Within this context one cannot but look at how all this will impact Malta: before making wild promises of ‘prosperity for all’. For instance: it did not go unnoticed that government was reluctant to suspend the IIP (‘Golden Passport’) scheme for Russians. Clearly, this scheme has become an important source of revenue for government; and as such, it may well have been an integral part of its economic plans to weather the post-COVID storm.

Coupled with decreases in tax revenue, that will arise from both parties’ over-generous promises of tax cuts, this will only further limit the incoming government’s financial means to actually deliver on its many electoral pledges.

Ultimately, the projections made in the budget would have certainly changed with the war in Ukraine; which makes it all the more incumbent on political parties to be less cavalier in their promises for the election campaign.  

Proposals that push expenditure into the millions and with no tax hikes of any sort being proposed, means that both major parties are relying on economic growth alone to generate enough income to sustain their pledges.  

This may, in part, be justified by pointing towards the positive projections of credit ratings agencies, and even the European Commission itself.
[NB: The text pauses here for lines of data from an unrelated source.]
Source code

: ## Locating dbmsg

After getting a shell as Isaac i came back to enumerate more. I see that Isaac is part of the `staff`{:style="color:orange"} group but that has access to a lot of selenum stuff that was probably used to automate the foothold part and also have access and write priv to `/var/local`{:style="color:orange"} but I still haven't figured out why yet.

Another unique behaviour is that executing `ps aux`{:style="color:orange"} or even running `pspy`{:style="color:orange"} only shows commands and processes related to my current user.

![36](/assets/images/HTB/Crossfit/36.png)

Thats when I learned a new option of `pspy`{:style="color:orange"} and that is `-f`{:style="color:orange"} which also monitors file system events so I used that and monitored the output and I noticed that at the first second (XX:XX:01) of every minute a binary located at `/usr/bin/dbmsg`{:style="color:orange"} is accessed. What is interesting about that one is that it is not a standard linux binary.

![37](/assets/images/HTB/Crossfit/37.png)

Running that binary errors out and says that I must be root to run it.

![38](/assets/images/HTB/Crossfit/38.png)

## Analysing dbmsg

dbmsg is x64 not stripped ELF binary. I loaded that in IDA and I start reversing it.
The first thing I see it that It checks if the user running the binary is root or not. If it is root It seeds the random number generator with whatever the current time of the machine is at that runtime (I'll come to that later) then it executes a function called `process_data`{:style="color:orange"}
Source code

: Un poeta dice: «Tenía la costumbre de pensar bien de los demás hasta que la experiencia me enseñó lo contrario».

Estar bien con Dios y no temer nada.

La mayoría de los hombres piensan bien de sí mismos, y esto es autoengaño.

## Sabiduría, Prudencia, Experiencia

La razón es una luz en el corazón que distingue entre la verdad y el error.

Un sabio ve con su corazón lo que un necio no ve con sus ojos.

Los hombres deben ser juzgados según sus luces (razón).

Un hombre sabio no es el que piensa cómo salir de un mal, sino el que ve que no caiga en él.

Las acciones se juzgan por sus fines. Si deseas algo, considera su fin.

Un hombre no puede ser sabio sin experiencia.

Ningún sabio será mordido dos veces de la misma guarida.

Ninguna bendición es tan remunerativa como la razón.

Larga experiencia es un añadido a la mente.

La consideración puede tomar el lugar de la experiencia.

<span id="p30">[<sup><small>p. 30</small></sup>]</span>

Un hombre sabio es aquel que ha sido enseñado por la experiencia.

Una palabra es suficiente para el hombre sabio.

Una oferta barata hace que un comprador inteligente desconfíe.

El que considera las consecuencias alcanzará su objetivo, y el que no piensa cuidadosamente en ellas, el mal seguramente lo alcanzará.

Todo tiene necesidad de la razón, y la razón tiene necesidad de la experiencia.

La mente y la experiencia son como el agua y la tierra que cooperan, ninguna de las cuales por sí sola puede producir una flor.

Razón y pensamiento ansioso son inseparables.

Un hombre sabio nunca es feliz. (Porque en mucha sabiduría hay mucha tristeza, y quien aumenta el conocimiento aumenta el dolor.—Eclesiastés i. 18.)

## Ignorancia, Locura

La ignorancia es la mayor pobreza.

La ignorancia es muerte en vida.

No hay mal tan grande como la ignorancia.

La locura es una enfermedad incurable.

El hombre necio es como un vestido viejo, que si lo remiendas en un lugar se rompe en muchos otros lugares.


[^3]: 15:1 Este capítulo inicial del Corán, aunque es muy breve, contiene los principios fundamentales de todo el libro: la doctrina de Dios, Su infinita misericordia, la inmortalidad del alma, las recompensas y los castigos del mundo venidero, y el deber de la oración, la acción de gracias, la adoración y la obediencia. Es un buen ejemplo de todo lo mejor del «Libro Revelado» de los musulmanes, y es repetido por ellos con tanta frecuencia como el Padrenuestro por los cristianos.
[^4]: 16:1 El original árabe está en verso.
But these, too, may have to be revised in light of the new reality. Economic growth projections may fall below expectations, which will require a more nuanced approach to spending.  

In a nutshell, the entire scenario has changed beyond recognition since the start of the electoral campaign; but the campaign itself has not changed accordingly at all. And given that the rest of the country – as evidenced by its flagging interest in the election – is clearly more concerned with the reality on the ground, than the politician who hope to represent it in Parliament: this may even have repercussions on the credibility of the political parties themselves.

Simply put, the political parties must take the Ukrainian war into account, when making their electoral calculations. Otherwise, they risk being perceived as out of touch with reality.

As for the ‘show’ itself, it certainly ‘must go on’. But only within reasonable limits.